EXERCISE INPUT:
* * * * * * * * *
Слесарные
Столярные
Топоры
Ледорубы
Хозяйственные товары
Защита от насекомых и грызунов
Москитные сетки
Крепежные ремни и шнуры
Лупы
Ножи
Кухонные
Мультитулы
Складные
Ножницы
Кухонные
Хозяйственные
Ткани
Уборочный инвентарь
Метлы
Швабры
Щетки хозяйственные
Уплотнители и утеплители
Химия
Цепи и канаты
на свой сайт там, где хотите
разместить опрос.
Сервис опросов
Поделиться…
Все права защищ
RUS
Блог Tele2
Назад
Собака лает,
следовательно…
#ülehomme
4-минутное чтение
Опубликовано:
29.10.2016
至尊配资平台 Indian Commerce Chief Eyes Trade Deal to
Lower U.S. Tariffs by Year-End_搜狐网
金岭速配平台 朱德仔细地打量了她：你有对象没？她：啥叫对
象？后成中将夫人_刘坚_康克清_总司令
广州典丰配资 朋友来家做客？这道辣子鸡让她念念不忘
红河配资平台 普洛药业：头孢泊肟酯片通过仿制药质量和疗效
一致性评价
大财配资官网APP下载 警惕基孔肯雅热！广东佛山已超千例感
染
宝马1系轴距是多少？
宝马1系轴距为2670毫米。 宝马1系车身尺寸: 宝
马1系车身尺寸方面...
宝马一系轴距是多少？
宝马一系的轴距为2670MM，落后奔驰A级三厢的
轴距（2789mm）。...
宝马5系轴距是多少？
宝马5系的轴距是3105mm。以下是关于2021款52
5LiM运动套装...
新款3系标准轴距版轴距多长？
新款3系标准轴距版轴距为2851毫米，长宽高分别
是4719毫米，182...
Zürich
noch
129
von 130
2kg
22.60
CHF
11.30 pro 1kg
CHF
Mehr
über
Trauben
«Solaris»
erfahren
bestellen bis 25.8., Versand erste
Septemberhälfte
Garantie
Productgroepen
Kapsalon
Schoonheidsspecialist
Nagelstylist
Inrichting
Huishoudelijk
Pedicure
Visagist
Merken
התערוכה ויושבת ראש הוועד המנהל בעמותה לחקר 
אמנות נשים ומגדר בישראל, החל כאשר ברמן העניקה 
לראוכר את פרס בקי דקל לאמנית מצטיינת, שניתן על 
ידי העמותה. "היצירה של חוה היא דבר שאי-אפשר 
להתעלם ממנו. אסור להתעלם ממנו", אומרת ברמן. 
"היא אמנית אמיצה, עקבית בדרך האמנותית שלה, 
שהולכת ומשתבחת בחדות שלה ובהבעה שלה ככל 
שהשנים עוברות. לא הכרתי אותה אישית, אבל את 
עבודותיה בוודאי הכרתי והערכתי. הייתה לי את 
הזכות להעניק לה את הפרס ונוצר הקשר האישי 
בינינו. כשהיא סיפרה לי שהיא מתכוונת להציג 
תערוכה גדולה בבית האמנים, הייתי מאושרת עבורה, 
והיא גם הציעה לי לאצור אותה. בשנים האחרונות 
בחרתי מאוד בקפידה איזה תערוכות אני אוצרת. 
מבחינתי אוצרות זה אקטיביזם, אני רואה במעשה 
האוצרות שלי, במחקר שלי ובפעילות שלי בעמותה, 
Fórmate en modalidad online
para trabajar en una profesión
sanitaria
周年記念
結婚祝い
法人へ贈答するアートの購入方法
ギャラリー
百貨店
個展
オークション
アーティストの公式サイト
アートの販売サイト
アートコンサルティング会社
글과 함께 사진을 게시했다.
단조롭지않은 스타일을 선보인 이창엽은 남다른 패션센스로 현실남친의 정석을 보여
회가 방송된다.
* * * * * * * * *
TASK: Write the listing out again in full, exactly as it stands above.

EXPECTED ANSWER:
Слесарные
Столярные
Топоры
Ледорубы
Хозяйственные товары
Защита от насекомых и грызунов
Москитные сетки
Крепежные ремни и шнуры
Лупы
Ножи
Кухонные
Мультитулы
Складные
Ножницы
Кухонные
Хозяйственные
Ткани
Уборочный инвентарь
Метлы
Швабры
Щетки хозяйственные
Уплотнители и утеплители
Химия
Цепи и канаты
на свой сайт там, где хотите
разместить опрос.
Сервис опросов
Поделиться…
Все права защищ
RUS
Блог Tele2
Назад
Собака лает,
следовательно…
#ülehomme
4-минутное чтение
Опубликовано:
29.10.2016
至尊配资平台 Indian Commerce Chief Eyes Trade Deal to
Lower U.S. Tariffs by Year-End_搜狐网
金岭速配平台 朱德仔细地打量了她：你有对象没？她：啥叫对
象？后成中将夫人_刘坚_康克清_总司令
广州典丰配资 朋友来家做客？这道辣子鸡让她念念不忘
红河配资平台 普洛药业：头孢泊肟酯片通过仿制药质量和疗效
一致性评价
大财配资官网APP下载 警惕基孔肯雅热！广东佛山已超千例感
染
宝马1系轴距是多少？
宝马1系轴距为2670毫米。 宝马1系车身尺寸: 宝
马1系车身尺寸方面...
宝马一系轴距是多少？
宝马一系的轴距为2670MM，落后奔驰A级三厢的
轴距（2789mm）。...
宝马5系轴距是多少？
宝马5系的轴距是3105mm。以下是关于2021款52
5LiM运动套装...
新款3系标准轴距版轴距多长？
新款3系标准轴距版轴距为2851毫米，长宽高分别
是4719毫米，182...
Zürich
noch
129
von 130
2kg
22.60
CHF
11.30 pro 1kg
CHF
Mehr
über
Trauben
«Solaris»
erfahren
bestellen bis 25.8., Versand erste
Septemberhälfte
Garantie
Productgroepen
Kapsalon
Schoonheidsspecialist
Nagelstylist
Inrichting
Huishoudelijk
Pedicure
Visagist
Merken
התערוכה ויושבת ראש הוועד המנהל בעמותה לחקר 
אמנות נשים ומגדר בישראל, החל כאשר ברמן העניקה 
לראוכר את פרס בקי דקל לאמנית מצטיינת, שניתן על 
ידי העמותה. "היצירה של חוה היא דבר שאי-אפשר 
להתעלם ממנו. אסור להתעלם ממנו", אומרת ברמן. 
"היא אמנית אמיצה, עקבית בדרך האמנותית שלה, 
שהולכת ומשתבחת בחדות שלה ובהבעה שלה ככל 
שהשנים עוברות. לא הכרתי אותה אישית, אבל את 
עבודותיה בוודאי הכרתי והערכתי. הייתה לי את 
הזכות להעניק לה את הפרס ונוצר הקשר האישי 
בינינו. כשהיא סיפרה לי שהיא מתכוונת להציג 
תערוכה גדולה בבית האמנים, הייתי מאושרת עבורה, 
והיא גם הציעה לי לאצור אותה. בשנים האחרונות 
בחרתי מאוד בקפידה איזה תערוכות אני אוצרת. 
מבחינתי אוצרות זה אקטיביזם, אני רואה במעשה 
האוצרות שלי, במחקר שלי ובפעילות שלי בעמותה, 
Fórmate en modalidad online
para trabajar en una profesión
sanitaria
周年記念
結婚祝い
法人へ贈答するアートの購入方法
ギャラリー
百貨店
個展
オークション
アーティストの公式サイト
アートの販売サイト
アートコンサルティング会社
글과 함께 사진을 게시했다.
단조롭지않은 스타일을 선보인 이창엽은 남다른 패션센스로 현실남친의 정석을 보여
회가 방송된다.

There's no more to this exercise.